He defined abstract ideas as falling into one of three categories: 1) mathematical concepts, 2) certain methods of organizing human interactions… [such as] advertising, marketing and sales activities [e.g., Bilski or Alice] and 3) mental processes, “which are concepts performed in the human mind, such as forming an observation, evaluation, judgment or opinion.” Director Iancu then focused on the overriding importance of determining whether or not a claim is simply directed to a judicial exception or is “a practical application of otherwise excluded subject matter….for example, we should be able to differentiate between [a claim drawn to] electromagnetism itself, on one hand, [and claims to] toys that communicate with each other using electromagnetic signals, on the other.” Not surprisingly, he cited Diehr approvingly.

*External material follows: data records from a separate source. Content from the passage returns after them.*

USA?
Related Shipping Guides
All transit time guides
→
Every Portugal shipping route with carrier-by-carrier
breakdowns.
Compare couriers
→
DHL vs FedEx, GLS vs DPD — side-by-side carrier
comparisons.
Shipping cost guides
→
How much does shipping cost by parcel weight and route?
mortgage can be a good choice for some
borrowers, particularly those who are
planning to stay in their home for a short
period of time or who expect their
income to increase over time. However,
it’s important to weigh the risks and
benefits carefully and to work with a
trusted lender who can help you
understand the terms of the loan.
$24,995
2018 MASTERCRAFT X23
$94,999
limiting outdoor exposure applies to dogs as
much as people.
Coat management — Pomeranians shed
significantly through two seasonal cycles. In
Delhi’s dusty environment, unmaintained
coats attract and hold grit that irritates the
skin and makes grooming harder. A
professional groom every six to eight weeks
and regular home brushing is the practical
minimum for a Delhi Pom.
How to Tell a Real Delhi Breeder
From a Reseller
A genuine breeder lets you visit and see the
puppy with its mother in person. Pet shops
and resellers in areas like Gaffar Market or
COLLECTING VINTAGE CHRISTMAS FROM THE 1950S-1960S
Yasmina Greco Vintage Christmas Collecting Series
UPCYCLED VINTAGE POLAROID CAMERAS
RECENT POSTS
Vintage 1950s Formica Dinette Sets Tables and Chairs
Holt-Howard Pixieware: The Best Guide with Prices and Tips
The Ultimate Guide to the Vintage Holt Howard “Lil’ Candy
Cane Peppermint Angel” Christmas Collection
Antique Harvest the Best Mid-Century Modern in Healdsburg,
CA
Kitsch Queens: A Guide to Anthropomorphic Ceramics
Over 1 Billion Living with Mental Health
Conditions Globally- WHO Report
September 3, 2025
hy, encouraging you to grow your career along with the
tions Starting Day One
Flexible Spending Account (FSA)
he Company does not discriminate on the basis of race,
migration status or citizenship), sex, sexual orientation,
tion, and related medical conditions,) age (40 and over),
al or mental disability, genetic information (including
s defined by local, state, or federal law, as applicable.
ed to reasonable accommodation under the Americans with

His proposed analytical framework for examiners attempting to resolve the s. 101 question is first, to “look to see if the claims fall within the four statutory categories: process, machine, or composition of matter (This is not new, we always do this). If so, examiners then determine if the claims recite subject matter within one of the judicial exceptions, categorized as I just described (This is the new approach.)” If they do not the Examiner moves on to ss. 102, 103 and 112. If they do, the examiners “would assess whether the claims integrate the exception into a practical application of the otherwise excluded material. If so, the claim passes the 101 test and eligibility analysis is concluded.”